## Travail à faire
1. Répondez à ces questions sur l'extrait à lire :
(a) Quelle réplique de Lahaie y est citée ?
(b) Comment Lahaie est-elle résumée depuis la lecture de cette réplique ?
(c) Qu'est-il advenu du podcast découvert il y a quelques jours ?
2. D'après l'extrait à lire, pourquoi Lahaie est-elle désormais vue comme une femme intelligente et drôle ?

## Extrait à lire
──────────
Et puis, plus tard, j’avais compris en lisant une interview, peut-être, que c’était une femme intelligente. Bien consciente de ce qu’elle pouvait susciter chez un homme comme fantasme et…dotée d’humour. J’étais tombé sur une de ses réparties :
« Et, je saute Lahaie ?! ».
Depuis la lecture de cette répartie, pour moi, Lahaie, c’est ça : une femme qui a fait du X mais qui est intelligente. Et drôle.
Mais peut-être, aussi, que depuis que j’avais entendu parler d’elle la première fois dans les années 90 (ou 80 ?) que ma sexualité avait un petit peu évolué. Et que c’était aussi moi qui étais devenu un tout petit peu plus intelligent et drôle.
D’autres années sont encore passées depuis les années 90 ou 80. Et puis, je suis tombé sur ce podcast, il y a quelques jours. Je l’ai donc téléchargé avec bien d’autres podcast sur bien d’autres sujets.
──────────
Entrées de données enregistrées
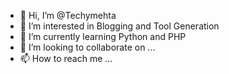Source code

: - 👋 Hi, I’m @Techymehta
- 👀 I’m interested in Blogging and Tool Generation 
- 🌱 I’m currently learning Python and PHP
- 💞️ I’m looking to collaborate on ...
- 📫 How to reach me ...

<!---
Techymehta/Techymehta is a ✨ special ✨ repository because its `README.md` (this file) appears on your GitHub profile.
You can click the Preview link to take a look at your changes.
--->

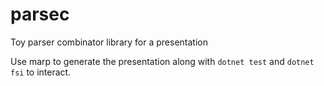 # parsec

Toy parser combinator library for a presentation

Use marp to generate the presentation along with `dotnet test` and `dotnet fsi` to interact.
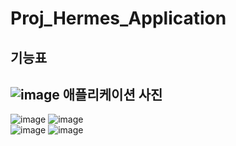 Proj_Hermes_Application
=============
기능표
--
![image](https://user-images.githubusercontent.com/33280934/114130158-ee4b5780-993a-11eb-800d-b10177e79ffd.png)
애플리케이션 사진
--
![image](https://user-images.githubusercontent.com/33280934/114129160-fbffdd80-9938-11eb-892d-93b03a56fffc.png)
![image](https://user-images.githubusercontent.com/33280934/114129170-00c49180-9939-11eb-9183-c23aa9b3176b.png)  
![image](https://user-images.githubusercontent.com/33280934/114129175-0326eb80-9939-11eb-89ce-3c2ba692769d.png)
![image](https://user-images.githubusercontent.com/33280934/114129183-04f0af00-9939-11eb-8f37-b7d12075ac28.png)

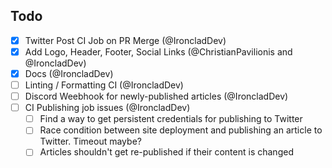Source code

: ## Todo

- [x] Twitter Post CI Job on PR Merge (@IroncladDev)
- [x] Add Logo, Header, Footer, Social Links (@ChristianPavilionis and @IroncladDev)
- [x] Docs (@IroncladDev)
- [ ] Linting / Formatting CI (@IroncladDev)
- [ ] Discord Weebhook for newly-published articles (@IroncladDev)
- [ ] CI Publishing job issues (@IroncladDev)
    - [ ] Find a way to get persistent credentials for publishing to Twitter
    - [ ] Race condition between site deployment and publishing an article to Twitter. Timeout maybe?
    - [ ] Articles shouldn't get re-published if their content is changed

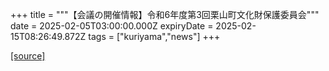 +++
title = """【会議の開催情報】令和6年度第3回栗山町文化財保護委員会"""
date = 2025-02-05T03:00:00.000Z
expiryDate = 2025-02-15T08:26:49.872Z
tags = ["kuriyama","news"]
+++


[[source]](https://www.town.kuriyama.hokkaido.jp/soshiki/55/30234.html)
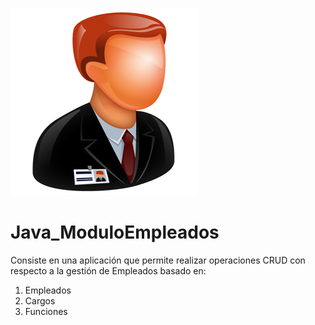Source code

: ![Image of Yaktocat](https://github.com/cluco91/JAVA_ModuloEmpleados/blob/master/Empleados.png)

# Java_ModuloEmpleados

Consiste en una aplicación que permite realizar operaciones CRUD con respecto a la gestión de Empleados basado en:

1. Empleados
2. Cargos
3. Funciones
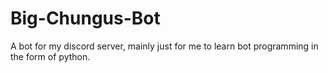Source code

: # Big-Chungus-Bot

A bot for my discord server, mainly just for me to learn bot programming in the form of python.
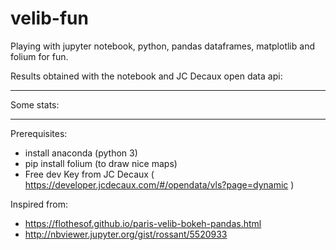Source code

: # velib-fun

Playing with jupyter notebook, python, pandas dataframes, matplotlib and folium for fun.

Results obtained with the notebook and JC Decaux open data api:
___
Some stats:
<a href='img/Velib-1-stats.png'></a>
___

Prerequisites:
- install anaconda (python 3) 
- pip install folium (to draw nice maps)
- Free dev Key from JC Decaux ( https://developer.jcdecaux.com/#/opendata/vls?page=dynamic ) 

Inspired from:
- https://flothesof.github.io/paris-velib-bokeh-pandas.html
- http://nbviewer.jupyter.org/gist/rossant/5520933
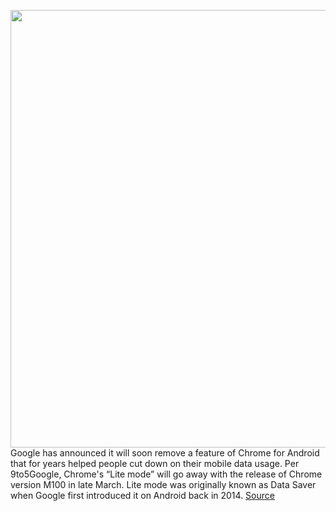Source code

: <img src='https://cdn.vox-cdn.com/thumbor/YBHd8ncF4CaXHRKETl61zQeVz-c=/0x0:2040x1360/1200x800/filters:focal(895x403:1221x729)/cdn.vox-cdn.com/uploads/chorus_image/image/70540905/bking_200306_3928_0012.0.jpg' width='700px' /><br/>
Google has announced it will soon remove a feature of Chrome for Android that for years helped people cut down on their mobile data usage. Per 9to5Google, Chrome's “Lite mode” will go away with the release of Chrome version M100 in late March. Lite mode was originally known as Data Saver when Google first introduced it on Android back in 2014.
<a href='https://www.theverge.com/2022/2/23/22947441/google-lite-mode-data-saver-chrome-android-discontinued'> Source <a/>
──────────
## Corrigé de l'exercice
1.
(a) « Et, je saute Lahaie ?! »
(b) Comme une femme qui a fait du X mais qui est intelligente, et drôle.
(c) Il a été téléchargé avec bien d'autres podcasts sur bien d'autres sujets.

2. C'est la lecture d'une de ses réparties, « Et, je saute Lahaie ?! », peut-être dans une interview, qui l'a montrée intelligente, consciente du fantasme qu'elle pouvait susciter chez un homme et dotée d'humour. L'extrait avance aussi une autre explication possible : la sexualité de la personne qui écrit aurait un peu évolué depuis les années 90 (ou 80), et cette personne serait elle-même devenue un peu plus intelligente et drôle.